Osmanlı, ırkçı değildi. En çok Sadrazam- Başbakan yaptığı ırk insanı; Ermenilerle, Sırplardı. Bugün en çok Müslüman düşmanlığı yapanlardan; Ermeniler, Sırplar, İsrailliler, Amerikalılar, Fransızlar ve kukla piyonlardır.

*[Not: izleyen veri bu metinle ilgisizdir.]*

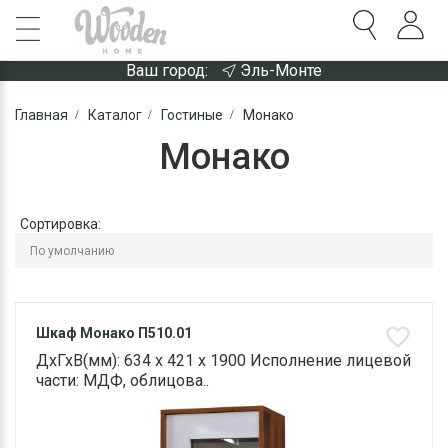
Ваш город:
Эль-Монте
Главная
Каталог
Гостиные
Монако
Монако
Сортировка:
Шкаф Монако П510.01
ДхГхВ(мм): 634 х 421 х 1900 Исполнение лицевой
части: МДФ, облицова..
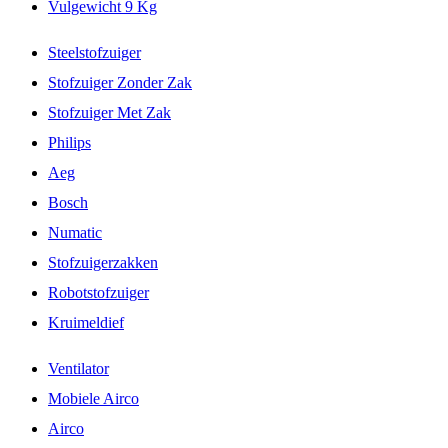
Vulgewicht 9 Kg
Steelstofzuiger
Stofzuiger Zonder Zak
Stofzuiger Met Zak
Philips
Aeg
Bosch
Numatic
Stofzuigerzakken
Robotstofzuiger
Kruimeldief
Ventilator
Mobiele Airco
Airco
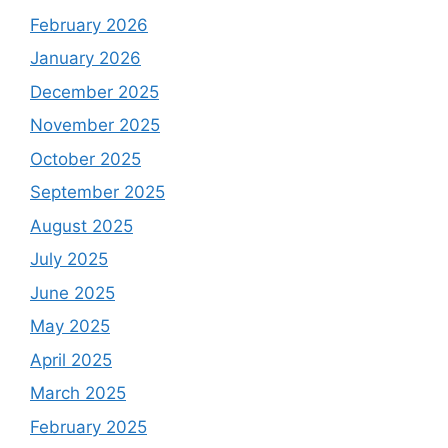
February 2026
January 2026
December 2025
November 2025
October 2025
September 2025
August 2025
July 2025
June 2025
May 2025
April 2025
March 2025
February 2025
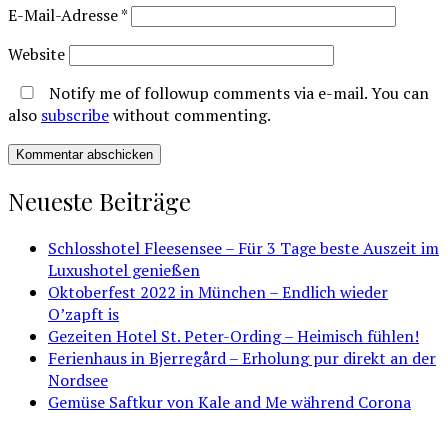
E-Mail-Adresse
*
Website
Notify me of followup comments via e-mail. You can
also
subscribe
without commenting.
Neueste Beiträge
Schlosshotel Fleesensee – Für 3 Tage beste Auszeit im
Luxushotel genießen
Oktoberfest 2022 in München – Endlich wieder
O’zapft is
Gezeiten Hotel St. Peter-Ording – Heimisch fühlen!
Ferienhaus in Bjerregård – Erholung pur direkt an der
Nordsee
Gemüse Saftkur von Kale and Me während Corona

Tarihimizi, inancımızı, dinimizi- imanımızı, edebiyatımızı çok iyi bilmeliyiz. Zalim, katil, katliamcı, sapkın kişilerle beraber olmamalıyız. Vatanımızı, milletimizi, ümmeti, devletimizi, bayrağımızı, özgürlüğümüzü, bağımsızlığımızı canımızdan çok sevmeliyiz. Peygamber ümmeti olarak, Türkler olarak, mazlumlar olarak bir ve beraber olmalıyız. Vatan; namustur, iffettir, değerdir, özgürlüktür, bağımsızlıktır, ekmektir, sudur, havadır, topraktır, nimettir, hayattır.